Accomplishments and honors

Championships
- Big South tournament (2019)

= Tim Craft =

American basketball coach (born 1977)

Tim Craft (born February 3, 1977) is an American basketball coach. He is head men's basketball coach at Western Carolina University.
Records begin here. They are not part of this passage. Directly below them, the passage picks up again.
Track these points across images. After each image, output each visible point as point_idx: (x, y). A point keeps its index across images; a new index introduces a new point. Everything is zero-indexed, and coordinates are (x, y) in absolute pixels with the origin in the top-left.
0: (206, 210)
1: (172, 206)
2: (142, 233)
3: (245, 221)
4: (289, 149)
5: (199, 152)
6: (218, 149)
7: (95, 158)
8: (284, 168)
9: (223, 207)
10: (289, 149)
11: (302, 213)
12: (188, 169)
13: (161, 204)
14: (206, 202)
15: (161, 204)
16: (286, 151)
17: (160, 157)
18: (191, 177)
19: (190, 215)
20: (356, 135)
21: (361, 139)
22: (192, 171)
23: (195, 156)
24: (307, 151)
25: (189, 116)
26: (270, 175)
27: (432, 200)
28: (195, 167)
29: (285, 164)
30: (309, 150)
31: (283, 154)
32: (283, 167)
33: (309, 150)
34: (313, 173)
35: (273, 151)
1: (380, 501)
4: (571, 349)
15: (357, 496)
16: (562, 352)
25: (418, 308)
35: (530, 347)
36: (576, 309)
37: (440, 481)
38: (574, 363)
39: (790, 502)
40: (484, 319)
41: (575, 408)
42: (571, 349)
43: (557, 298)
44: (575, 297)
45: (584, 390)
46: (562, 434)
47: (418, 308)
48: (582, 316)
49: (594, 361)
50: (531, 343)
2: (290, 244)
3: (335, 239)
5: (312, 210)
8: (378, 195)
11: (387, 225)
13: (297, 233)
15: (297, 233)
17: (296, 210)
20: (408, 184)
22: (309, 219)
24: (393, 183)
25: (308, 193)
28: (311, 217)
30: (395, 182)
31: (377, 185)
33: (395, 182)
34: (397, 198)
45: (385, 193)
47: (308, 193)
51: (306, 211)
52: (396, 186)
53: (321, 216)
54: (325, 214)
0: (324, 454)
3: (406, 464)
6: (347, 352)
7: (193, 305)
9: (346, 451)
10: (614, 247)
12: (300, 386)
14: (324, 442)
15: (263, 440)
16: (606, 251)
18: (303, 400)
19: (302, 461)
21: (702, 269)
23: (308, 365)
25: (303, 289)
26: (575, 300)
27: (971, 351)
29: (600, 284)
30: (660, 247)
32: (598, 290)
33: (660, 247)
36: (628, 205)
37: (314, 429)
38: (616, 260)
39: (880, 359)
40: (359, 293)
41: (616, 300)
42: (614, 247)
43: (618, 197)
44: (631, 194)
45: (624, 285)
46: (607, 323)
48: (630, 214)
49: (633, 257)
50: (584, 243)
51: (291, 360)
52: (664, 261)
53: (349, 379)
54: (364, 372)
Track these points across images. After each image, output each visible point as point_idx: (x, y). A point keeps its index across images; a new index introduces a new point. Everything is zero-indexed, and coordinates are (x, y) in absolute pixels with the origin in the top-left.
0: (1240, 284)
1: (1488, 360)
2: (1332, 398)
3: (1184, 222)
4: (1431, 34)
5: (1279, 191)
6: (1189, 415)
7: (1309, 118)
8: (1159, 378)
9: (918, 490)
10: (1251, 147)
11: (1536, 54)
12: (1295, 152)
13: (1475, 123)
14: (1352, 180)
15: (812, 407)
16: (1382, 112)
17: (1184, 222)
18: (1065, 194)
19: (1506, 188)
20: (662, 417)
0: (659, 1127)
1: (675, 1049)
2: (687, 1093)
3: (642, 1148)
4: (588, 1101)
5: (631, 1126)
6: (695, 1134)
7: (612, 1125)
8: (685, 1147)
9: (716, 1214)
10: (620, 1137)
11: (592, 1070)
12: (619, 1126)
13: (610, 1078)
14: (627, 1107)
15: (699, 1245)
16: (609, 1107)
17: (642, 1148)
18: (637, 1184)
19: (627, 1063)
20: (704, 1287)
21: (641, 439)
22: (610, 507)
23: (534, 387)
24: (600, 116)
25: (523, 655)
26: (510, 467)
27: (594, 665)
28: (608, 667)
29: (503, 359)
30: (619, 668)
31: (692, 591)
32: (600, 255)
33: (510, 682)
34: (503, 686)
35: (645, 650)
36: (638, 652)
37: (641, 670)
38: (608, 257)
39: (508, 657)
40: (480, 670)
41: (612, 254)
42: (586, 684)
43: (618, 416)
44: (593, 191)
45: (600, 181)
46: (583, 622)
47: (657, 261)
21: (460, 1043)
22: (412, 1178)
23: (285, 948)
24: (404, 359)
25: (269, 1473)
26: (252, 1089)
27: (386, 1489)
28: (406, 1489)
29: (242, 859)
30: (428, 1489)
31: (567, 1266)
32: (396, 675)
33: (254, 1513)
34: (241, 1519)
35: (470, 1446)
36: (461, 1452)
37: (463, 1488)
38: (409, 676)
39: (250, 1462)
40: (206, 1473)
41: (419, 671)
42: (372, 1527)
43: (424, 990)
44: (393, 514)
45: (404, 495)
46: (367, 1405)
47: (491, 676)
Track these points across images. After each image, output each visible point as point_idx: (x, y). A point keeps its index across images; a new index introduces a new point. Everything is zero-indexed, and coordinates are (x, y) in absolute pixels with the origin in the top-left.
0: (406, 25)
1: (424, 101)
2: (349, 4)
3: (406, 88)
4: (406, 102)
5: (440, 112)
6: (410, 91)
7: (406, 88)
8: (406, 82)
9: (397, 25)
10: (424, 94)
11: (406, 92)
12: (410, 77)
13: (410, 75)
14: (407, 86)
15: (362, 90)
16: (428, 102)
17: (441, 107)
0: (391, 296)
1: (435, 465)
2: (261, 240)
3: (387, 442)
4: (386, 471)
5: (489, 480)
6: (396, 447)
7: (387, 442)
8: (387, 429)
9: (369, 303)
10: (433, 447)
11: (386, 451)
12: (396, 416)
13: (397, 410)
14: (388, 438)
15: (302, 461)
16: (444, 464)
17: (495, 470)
He was formerly an assistant coach for East Carolina University and Auburn University, and also a head coach at Gardner-Webb University before becoming the head coach of Western Carolina University in 2024.

==Head coaching record==

Record table
| Season | Team | Overall | Conference | Standing | Postseason |
Gardner–Webb Runnin' Bulldogs (Big South Conference) (2013–2024)
| 2013–14 | Gardner–Webb | 18–15 | 10–6 | T-4th |  |
| 2014–15 | Gardner–Webb | 20–15 | 10–8 | T–6th | CBI first round |
| 2015–16 | Gardner–Webb | 17–16 | 10–8 | T–5th |  |
| 2016–17 | Gardner–Webb | 19–14 | 11–7 | 4th |  |
| 2017–18 | Gardner–Webb | 14–18 | 9–9 | T–5th |  |
| 2018–19 | Gardner–Webb | 23–12 | 10–6 | T–3rd | NCAA first round |
| 2019–20 | Gardner–Webb | 16–16 | 11–7 | 3rd |  |
| 2020–21 | Gardner–Webb | 11–15 | 10–10 | T–5th |  |
| 2021–22 | Gardner–Webb | 18–13 | 11–5 | 2nd (South) |  |
| 2022–23 | Gardner–Webb | 15–15 | 10–8 | T–4th |  |
| 2023–24 | Gardner–Webb | 17–16 | 11–5 | 3rd |  |
| Gardner–Webb: |  | 188–166 (.531) | 113–79 (.589) |  |  |  |  |  |
Western Carolina Catamounts (Southern Conference) (2024–present)
| 2024–25 | Western Carolina | 8–22 | 4–14 | 9th |  |
| 2025–26 | Western Carolina | 15–16 | 10–8 | T–5th |  |
| Western Carolina: |  | 23–38 (.377) | 14–22 (.389) |  |  |  |  |  |
| Total: |  | 211–204 (.508) |  |  |  |  |  |  |  |
National champion Postseason invitational champion Conference regular season champion Conference regular season and conference tournament champion Division regular season champion Division regular season and conference tournament champion Conference tournament champion

==Early career==
While completing his undergraduate degree in history at the University of Florida, Craft served as a student manager for the Gators baseball team under head coach Andy Lopez.